It should go without saying that America is also competitive, and that's putting it lightly. If one country figures out how to do something, anything, America wants the information, too, and he wants to make it better than the original. He views the world in his capitalist goggles, putting everything into a perspective that dictates power and standing by the cool things you have in your backyard because of all the money you make one-upping those other guys across the ocean. In the more pertinent case of Russia, the Soviet Union in 1975, for example, the nation started exploring space and putting heavy emphasis on education to help it grow.
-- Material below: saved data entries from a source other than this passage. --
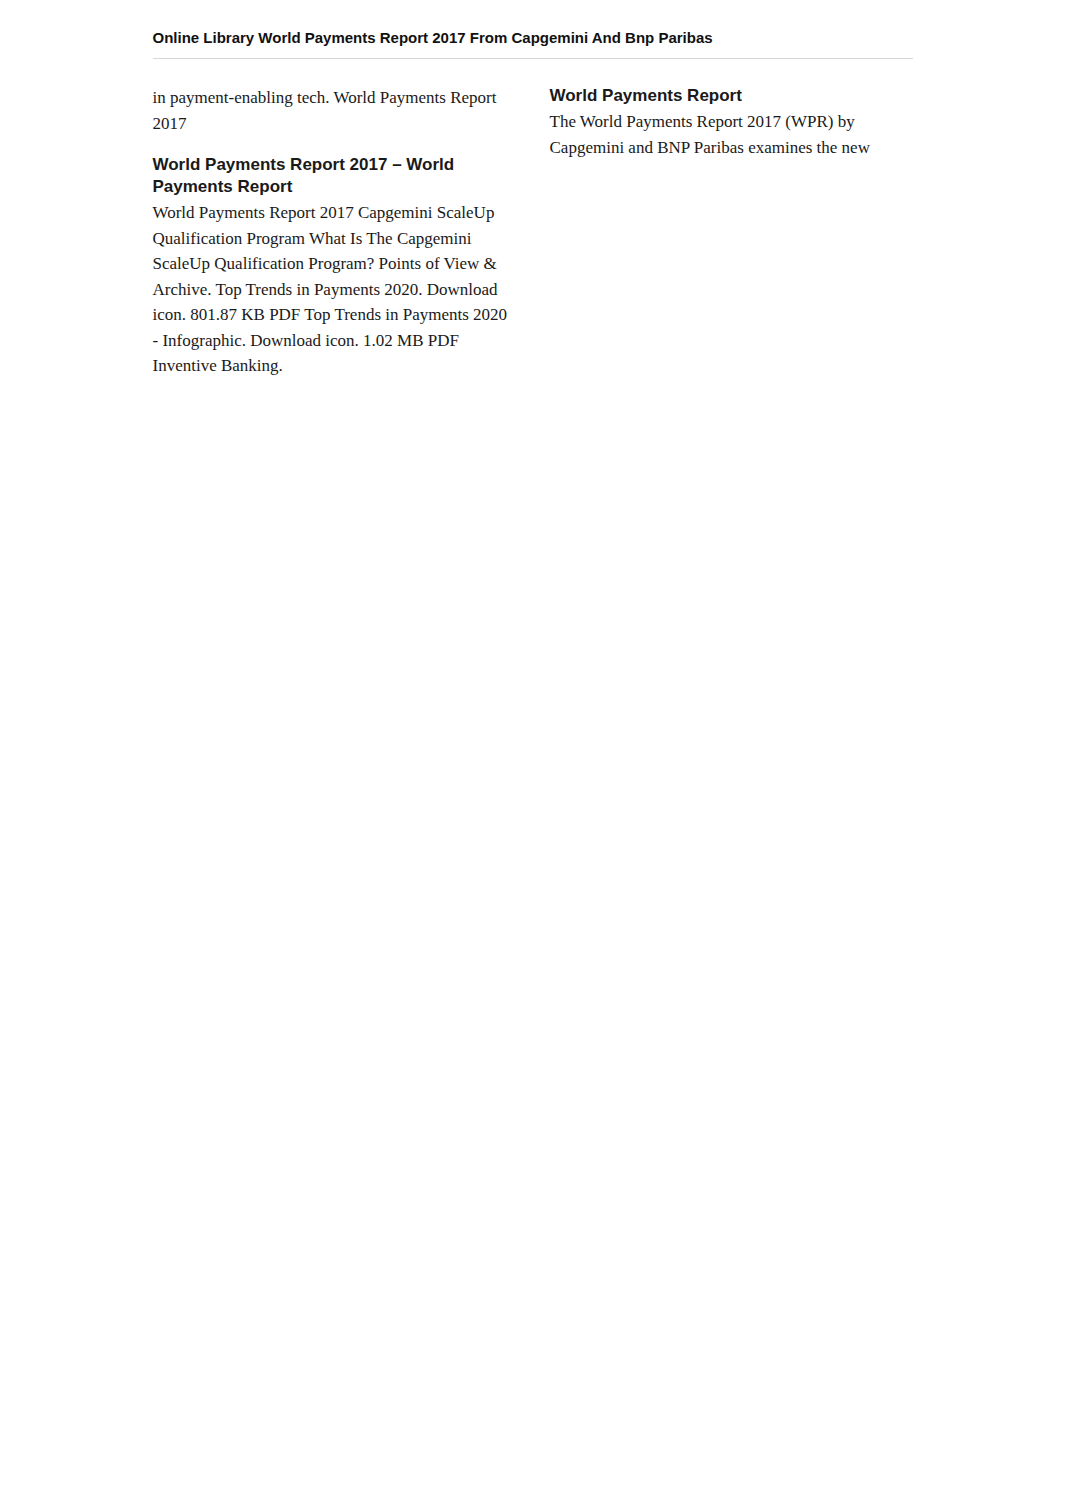Online Library World Payments Report 2017 From Capgemini And Bnp Paribas
in payment-enabling tech. World Payments Report 2017
World Payments Report 2017 – World Payments Report
World Payments Report 2017 Capgemini ScaleUp Qualification Program What Is The Capgemini ScaleUp Qualification Program? Points of View & Archive. Top Trends in Payments 2020. Download icon. 801.87 KB PDF Top Trends in Payments 2020 - Infographic. Download icon. 1.02 MB PDF Inventive Banking.
World Payments Report
The World Payments Report 2017 (WPR) by Capgemini and BNP Paribas examines the new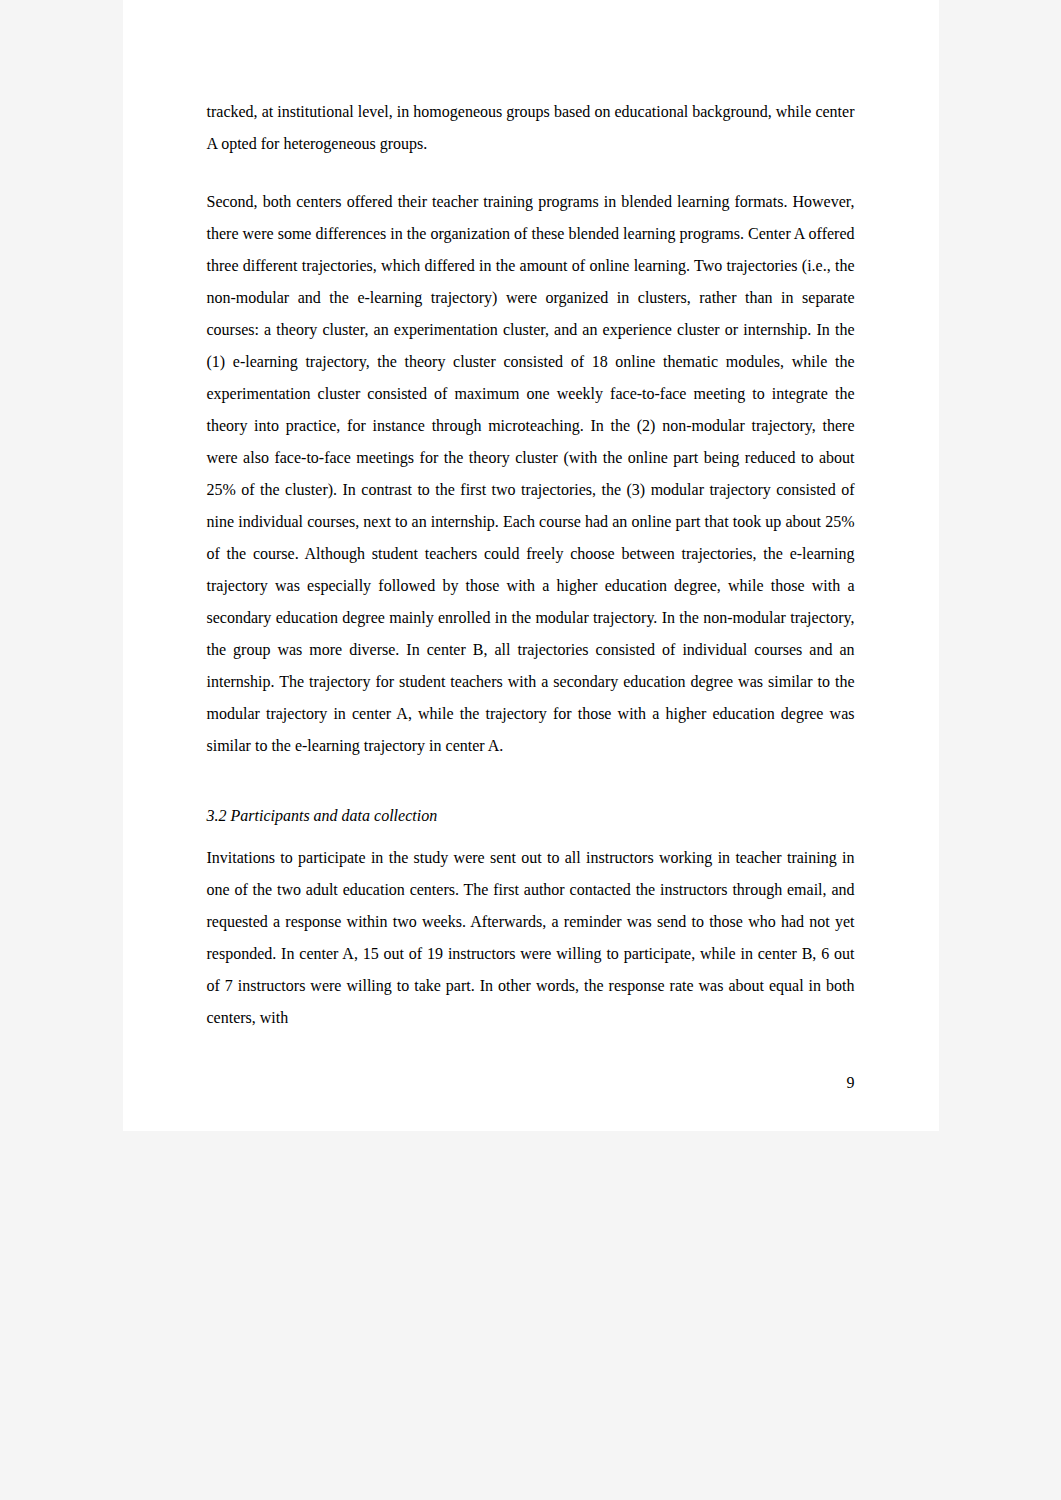tracked, at institutional level, in homogeneous groups based on educational background, while center A opted for heterogeneous groups.
Second, both centers offered their teacher training programs in blended learning formats. However, there were some differences in the organization of these blended learning programs. Center A offered three different trajectories, which differed in the amount of online learning. Two trajectories (i.e., the non-modular and the e-learning trajectory) were organized in clusters, rather than in separate courses: a theory cluster, an experimentation cluster, and an experience cluster or internship. In the (1) e-learning trajectory, the theory cluster consisted of 18 online thematic modules, while the experimentation cluster consisted of maximum one weekly face-to-face meeting to integrate the theory into practice, for instance through microteaching. In the (2) non-modular trajectory, there were also face-to-face meetings for the theory cluster (with the online part being reduced to about 25% of the cluster). In contrast to the first two trajectories, the (3) modular trajectory consisted of nine individual courses, next to an internship. Each course had an online part that took up about 25% of the course. Although student teachers could freely choose between trajectories, the e-learning trajectory was especially followed by those with a higher education degree, while those with a secondary education degree mainly enrolled in the modular trajectory. In the non-modular trajectory, the group was more diverse. In center B, all trajectories consisted of individual courses and an internship. The trajectory for student teachers with a secondary education degree was similar to the modular trajectory in center A, while the trajectory for those with a higher education degree was similar to the e-learning trajectory in center A.
3.2 Participants and data collection
Invitations to participate in the study were sent out to all instructors working in teacher training in one of the two adult education centers. The first author contacted the instructors through email, and requested a response within two weeks. Afterwards, a reminder was send to those who had not yet responded. In center A, 15 out of 19 instructors were willing to participate, while in center B, 6 out of 7 instructors were willing to take part. In other words, the response rate was about equal in both centers, with
9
In response to this, America began a space program and enforced higher education nationwide, sparking the beginning of the Space Race of 1952. It was a competition so important it meant the world and everything outside of it to Americans when Lance Armstrong stepped onto the moon in 1969, signaling victory in the final frontier. However, even with his competitive nature and his need to be in the spotlight, if someone else has the attention in a group meeting, he won't make an effort to shine the light back on him; he no longer cares about being the center of attention once it's passed on to another.
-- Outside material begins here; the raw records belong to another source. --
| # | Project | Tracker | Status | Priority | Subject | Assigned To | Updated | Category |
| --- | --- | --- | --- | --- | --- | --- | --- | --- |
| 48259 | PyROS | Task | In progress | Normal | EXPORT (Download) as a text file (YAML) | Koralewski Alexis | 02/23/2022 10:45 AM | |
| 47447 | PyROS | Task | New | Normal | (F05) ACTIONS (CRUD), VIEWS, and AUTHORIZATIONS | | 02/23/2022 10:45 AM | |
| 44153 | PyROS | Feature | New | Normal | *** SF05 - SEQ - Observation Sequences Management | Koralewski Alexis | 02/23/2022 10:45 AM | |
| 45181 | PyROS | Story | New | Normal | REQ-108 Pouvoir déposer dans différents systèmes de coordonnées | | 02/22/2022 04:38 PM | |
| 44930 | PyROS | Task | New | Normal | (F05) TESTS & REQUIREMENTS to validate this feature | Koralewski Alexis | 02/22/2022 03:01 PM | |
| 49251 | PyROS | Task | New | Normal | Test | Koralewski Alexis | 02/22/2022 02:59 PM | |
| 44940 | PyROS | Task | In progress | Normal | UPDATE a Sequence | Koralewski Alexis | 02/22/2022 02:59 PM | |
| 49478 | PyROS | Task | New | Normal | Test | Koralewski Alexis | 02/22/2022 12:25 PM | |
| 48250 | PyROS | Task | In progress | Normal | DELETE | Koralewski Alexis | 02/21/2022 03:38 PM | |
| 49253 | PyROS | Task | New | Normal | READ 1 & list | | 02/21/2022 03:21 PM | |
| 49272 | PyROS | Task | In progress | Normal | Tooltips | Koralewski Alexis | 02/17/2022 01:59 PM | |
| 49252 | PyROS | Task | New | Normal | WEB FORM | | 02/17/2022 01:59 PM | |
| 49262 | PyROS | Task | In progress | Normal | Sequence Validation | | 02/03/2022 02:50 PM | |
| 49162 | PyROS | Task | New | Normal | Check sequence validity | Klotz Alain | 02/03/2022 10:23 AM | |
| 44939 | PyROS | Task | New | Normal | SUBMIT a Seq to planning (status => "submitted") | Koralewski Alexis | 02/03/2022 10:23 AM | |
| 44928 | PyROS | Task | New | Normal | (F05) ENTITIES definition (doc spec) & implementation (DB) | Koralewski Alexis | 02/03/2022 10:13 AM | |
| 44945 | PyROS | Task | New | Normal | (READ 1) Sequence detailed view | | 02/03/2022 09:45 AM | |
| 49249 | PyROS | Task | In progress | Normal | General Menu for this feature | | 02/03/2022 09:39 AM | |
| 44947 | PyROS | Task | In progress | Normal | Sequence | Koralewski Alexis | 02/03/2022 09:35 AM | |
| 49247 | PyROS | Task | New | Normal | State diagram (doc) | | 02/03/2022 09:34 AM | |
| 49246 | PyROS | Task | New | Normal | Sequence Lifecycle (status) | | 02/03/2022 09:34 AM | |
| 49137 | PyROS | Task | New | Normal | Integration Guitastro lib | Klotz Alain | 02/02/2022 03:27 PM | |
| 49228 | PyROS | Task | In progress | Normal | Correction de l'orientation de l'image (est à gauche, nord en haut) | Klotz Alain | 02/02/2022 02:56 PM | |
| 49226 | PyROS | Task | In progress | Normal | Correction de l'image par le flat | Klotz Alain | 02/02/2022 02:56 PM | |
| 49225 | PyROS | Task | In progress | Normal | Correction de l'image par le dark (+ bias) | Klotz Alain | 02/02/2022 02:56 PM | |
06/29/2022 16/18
America believes in the existence of aliens, houses one named Tony in his home, and is a horror movie/fiction junkie despite the terror he undergoes upon indulging in them. He continuously puts himself through the core of his nightmares with the reason that heroes, like himself, should be able to handle some slasher flicks. As shown in one doodle, America is depicted as a colony-baby reading a horror story with England behind him reminding him that he was told not to do so. In America's attempts to prove himself as a big damn hero, he's even taken his ability to handle horror into account since childhood. He'll pretend not to be scared, for as long as a calm demeanor of his can last, only for him to go home, curl up in bed, and, if he was lucky, pull whoever he could into bed with him to make sure nothing happens while he falls asleep; if said person falls asleep before him, he will throw a fit, and it will be a loud, flailing fit. When he has friends to watch movies with, he has the habit of clinging to them for dear life, screaming at the top of his lungs, reduced to a blubbering goo of terrified. In modern times, this poor soul is typically Japan, as America grows to have a fondness for Japanese horrors. This, in itself, could define his immunity to the horrors of battle, gore, and all the tangible aspects of fear, while he's unprepared for the unseen and suspenseful aspects all together (see: Vietnam).
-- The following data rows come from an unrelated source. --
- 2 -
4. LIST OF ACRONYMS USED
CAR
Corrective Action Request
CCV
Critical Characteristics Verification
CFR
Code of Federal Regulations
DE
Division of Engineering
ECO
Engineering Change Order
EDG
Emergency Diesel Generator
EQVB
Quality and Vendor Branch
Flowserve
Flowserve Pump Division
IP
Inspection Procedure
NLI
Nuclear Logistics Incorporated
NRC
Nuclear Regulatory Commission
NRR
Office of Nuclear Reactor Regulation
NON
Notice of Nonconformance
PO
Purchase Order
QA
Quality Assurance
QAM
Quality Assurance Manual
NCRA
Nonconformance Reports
Nostalgic and sentimental to his core, he has a problem with getting rid of things that remind him of something else. With his insecurity as a nation without as much history as the rest of the world, the things that he can deem historical remnants are of utmost value to him, since the material objects can stand for his history more than the two-hundred years can against a European's hundreds, soon to be thousands. This need to hold onto things is more so of a problem when it comes to objects that remind him of England, as their past is rocky and, to put it simply, tragic in its short-lived way. Having been raised by England, he finds it difficult to let their history go, despite the effort he puts into teasing and tormenting England with his false-ignorance. Certain things that mean something personal to him, as seen in the Storage Room Cleaning strips, are typically taken to a whole new level of secretive hiding. While he can't toss them away, he rarely wants to ever see them, much less others. Lithuania has been the only one to actually come into contact with America's hidden treasures, to which America didn't protest more than informing him that England was on his way and to hide everything.